Les services à la personne sont
une ouverture de la famille. L’école et l'hôpital ont
ouvert la voie. Nous savons que le mode de vie
détermine la productivité. Le notre n’est pas
étranger à la persistance du chômage. Le rythme
“dodo-boulot-métro” est une parfaite conséquence du
contrat taylorien: travail idiot contre loisir. Ce contrat
devient coûteux aux entreprises et impossible aux banlieusards. Si nous
croyons au télétravail, ce
n’est pas pour son aspect technologique. Ce n’est pas seulement
pour remplacer “métro” par “e-mail”.
C’est parce que nous y voyons un développement de l’
autonomie psychologique . C’est parce qu’il
évite le clivage entre la “pensée
boulot” et la “pensée dodo”.
La
productivité doit transformer les conceptions du travail, de la famille
et de la patrie. Nous employons cette formule pétainiste pour bien
montrer la nature d’une tendance à leur fusion communautaire.
Elle est la signature du totalitarisme. Ces trois
institutions doivent rester distinctes, mais chacune des trois doit
intégrer ce qu’elles refoulaient toutes, au temps du travail
idiot: la productivité globale et le
développement.
Alors, tout devient plus
cohérent. “L’ économie sociale ou
solidaire ne peut consister à créer des entreprises non
rentables (p. 80)”. “Il faut redonner aux gens qui ne participent
pas à la production concurrentielle le sentiment, juste, qu’ils
ont leur utilité sociale - tout le monde a besoin de se sentir utile.
Un des moyens est de professionnaliser les nouveaux secteurs
d’activité (p. 81)”.
“A long terme,
pour redonner sa noblesse aux emplois du social au sens large, il faudra les
payer mieux. Mais ce n’est possible que si la
productivité du secteur concurrentiel le permet (p.
82)”. “De plus en plus de personnes devront dans l’avenir
mener des carrières où ils devront redéfinir leur
compétence, s’adapter à des entreprises et des exigences nouvelles, passer
d’un emploi à l’autre, d’une entreprise à
l’autre (p. 93)”.
* * *
(Série de tâches)
1. Reproduisez fidèlement le passage du texte sur le travail et la productivité qui va de « Alors, tout devient » à « le permet (p. ».
2. Pour chacune des affirmations suivantes, indiquez par oui ou par non si elle concorde avec le texte sur le travail et la productivité, et citez les mots du texte qui permettent de trancher. (a) Le télétravail est défendu avant tout pour son aspect technologique. (b) À long terme, les emplois du social au sens large devront être mieux payés. (c) L'économie sociale ou solidaire peut consister à créer des entreprises non rentables.
3. Rédigez la suite du texte sur le travail et la productivité à partir de sa dernière phrase.

(Données à analyser)
* * *
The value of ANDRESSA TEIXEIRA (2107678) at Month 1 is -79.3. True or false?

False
* * *
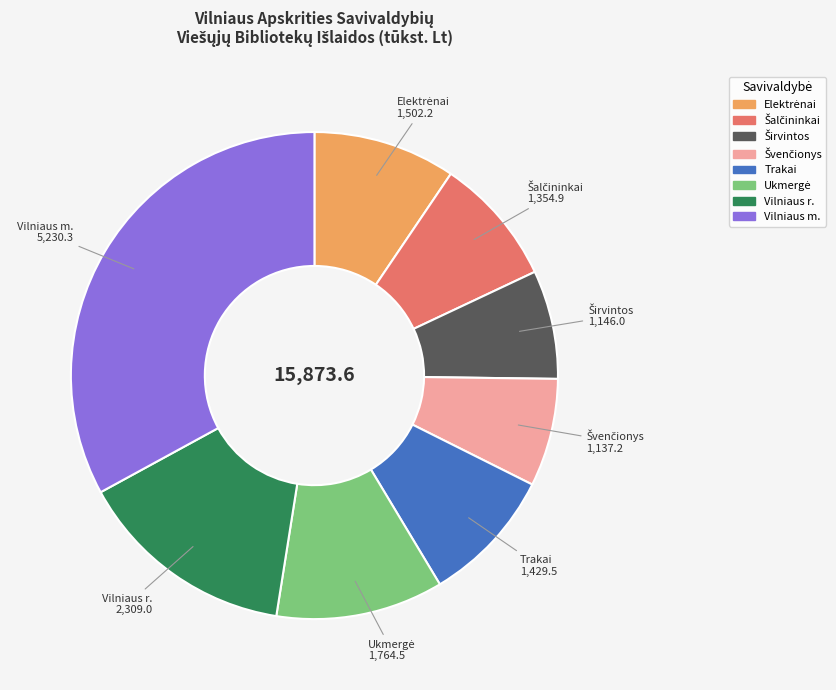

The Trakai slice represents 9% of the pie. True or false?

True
* * *
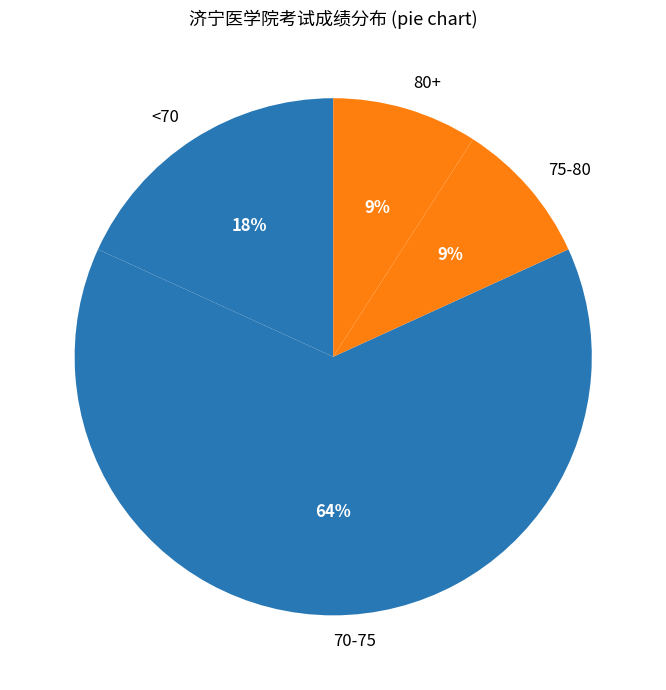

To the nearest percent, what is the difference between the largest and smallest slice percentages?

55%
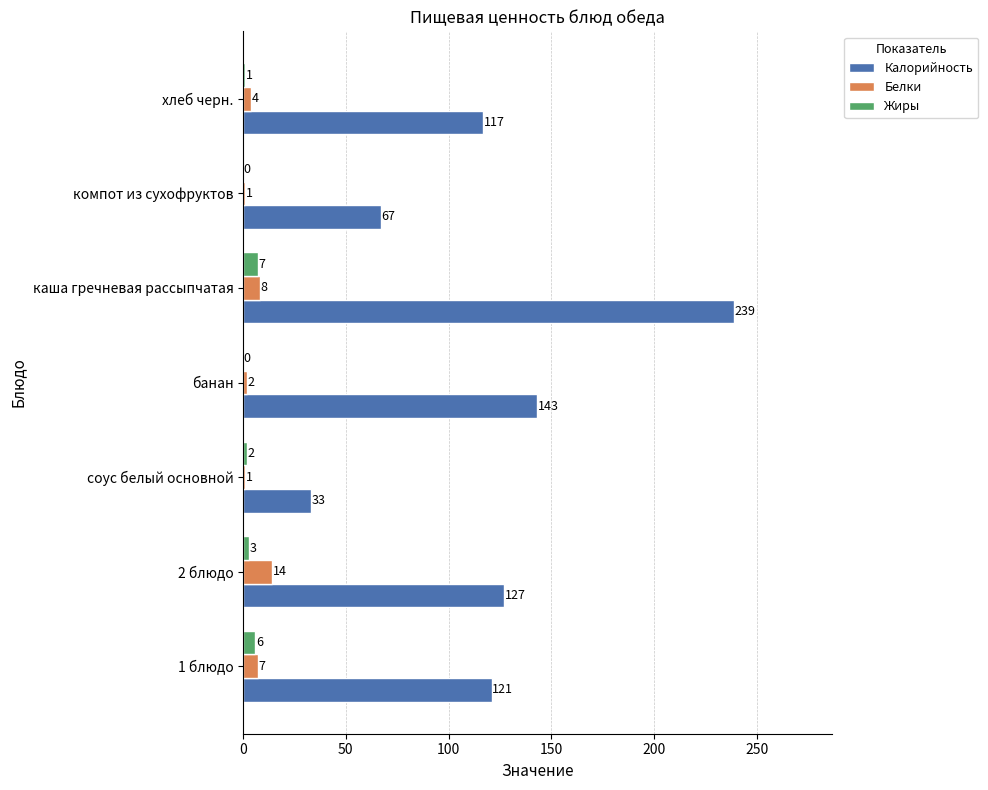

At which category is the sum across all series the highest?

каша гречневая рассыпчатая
* * *
(Réponses numérotées)
1.
Alors, tout devient plus
cohérent. “L’ économie sociale ou
solidaire ne peut consister à créer des entreprises non
rentables (p. 80)”. “Il faut redonner aux gens qui ne participent
pas à la production concurrentielle le sentiment, juste, qu’ils
ont leur utilité sociale - tout le monde a besoin de se sentir utile.
Un des moyens est de professionnaliser les nouveaux secteurs
d’activité (p. 81)”.
“A long terme,
pour redonner sa noblesse aux emplois du social au sens large, il faudra les
payer mieux. Mais ce n’est possible que si la
productivité du secteur concurrentiel le permet (p.

2.
(a) Non : « Si nous croyons au télétravail, ce n’est pas pour son aspect technologique. »
(b) Oui : « pour redonner sa noblesse aux emplois du social au sens large, il faudra les payer mieux. »
(c) Non : « ne peut consister à créer des entreprises non rentables »

3.
L’externalisation de la fonction de
gestion des ressources humaines devrait faciliter cette transformation. Une
autre organisation du travail doit être possible entre les chasseurs de
têtes, les recruteurs, les consultants et les
cabinets de replacement. Ils ont, eux aussi, tout intérêt
à travailler en réseau. Aucune
formation initiale ne protégera plus pour l’ensemble de la vie
professionnelle. Pour changer plusieurs fois de métier, il faut
apprendre à apprendre, de manière autonome, mais en
réseau.
Conclusion
L’Etat-providence est en crise
financière car l'impôt sur les salariés touche une limite
interne. L’impôt payé par les fonctionnaires ne peut
subventionner la fonction publique. Même en économie, le
mouvement perpétuel n’est pas possible.
L’impôt des retraités ne peut payer les indemnités
des chômeurs.
L’entreprise citoyenne est un leurre.
“Elle n’a pas pour fonction d’embaucher des chômeurs
mais de gérer un projet économique (p. 73)”. Non, nous
n’allons pas vers la fin du travail. Nous allons vers de nouvelles
formes de travail. Nous devons changer la structure des emplois pour atteindre
une productivité suffisante. C’est la condition du retour de la
croissance. Bien sur, la croissance n’est pas la multiplication des
gadgets qui “tuent le temps” des loisirs. Le
défi de la croissance de demain est le double développement du
secteur de la connaissance et des services à la personne.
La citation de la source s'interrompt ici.